Tanggal 10 Maret 2000 bisa dianggap sebagai salah satu milestone terbaik yang republik ini hasilkan pasca reformasi. Bagaimana tidak, kala itu dalam rangka menjamin penyelenggaraan negara yang jujur, bersih, transparan, bebas korupsi, kolusi dan nepotisme, Gus Dur memberikan legitimasi penuh kepada masyarakat untuk melakukan pengawasan penyelenggaraan negara dengan menerbitkan Keppres 40/2000 tentang Komisi Ombudsman Nasional.
Dalam konsideransnya, Keppres 40/2000 menegaskan bahwa pengawasan oleh masyarakat terhadap penyelenggaraan negara merupakan implementasi demokratisasi agar penyalahgunaan kekuasaan, wewenang ataupun jabatan oleh aparatur dapat diminimalisasi.
Tidak berhenti disitu, keseriusan negara dalam pengawasan pelayanan publik kembali ditunjukkan dengan menerbitkan UU 37/2008 tentang Ombudsman Republik Indonesia pada tanggal 7 Oktober 2008. Dalam UU tersebut pun kembali dipertegas bahwa tujuan pembentukan Ombudsman RI adalah meningkatkan budaya hukum nasional, kesadaran hukum masyarakat, dan supremasi hukum yang berintikan kebenaran serta keadilan.

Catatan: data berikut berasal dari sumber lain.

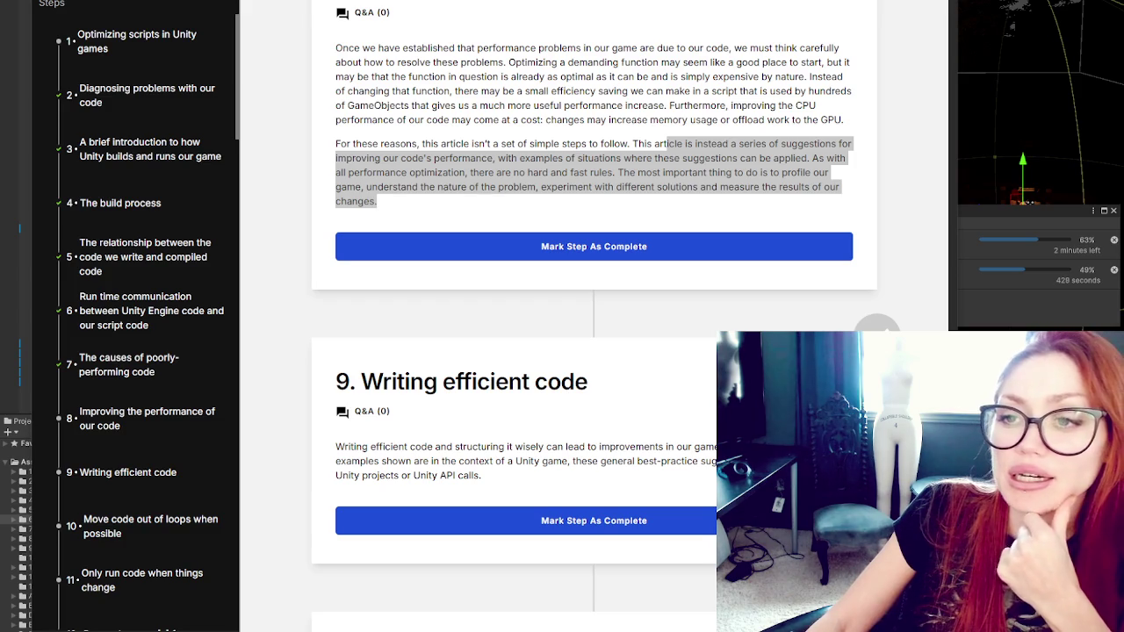
triple_click(524, 157)
click(554, 342)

Kesadaran hukum masyarakat tersebut dapat juga dimaknai sebagai bentuk kesadaran masyarakat untuk selalu berpartisipasi dan terlibat aktif dalam melakukan pengawasan dalam pelayanan publik. Lalu, bagaimana kondisnya saat ini? Apakah masyarakat sudah ada pemahaman penuh tentang betapa krusialnya peran masyarakat dalam pengawasan pelayanan publik? Terus bagaimana tingkat partisipasi masyarakat dalam pengawasan pelayanan publik saat ini?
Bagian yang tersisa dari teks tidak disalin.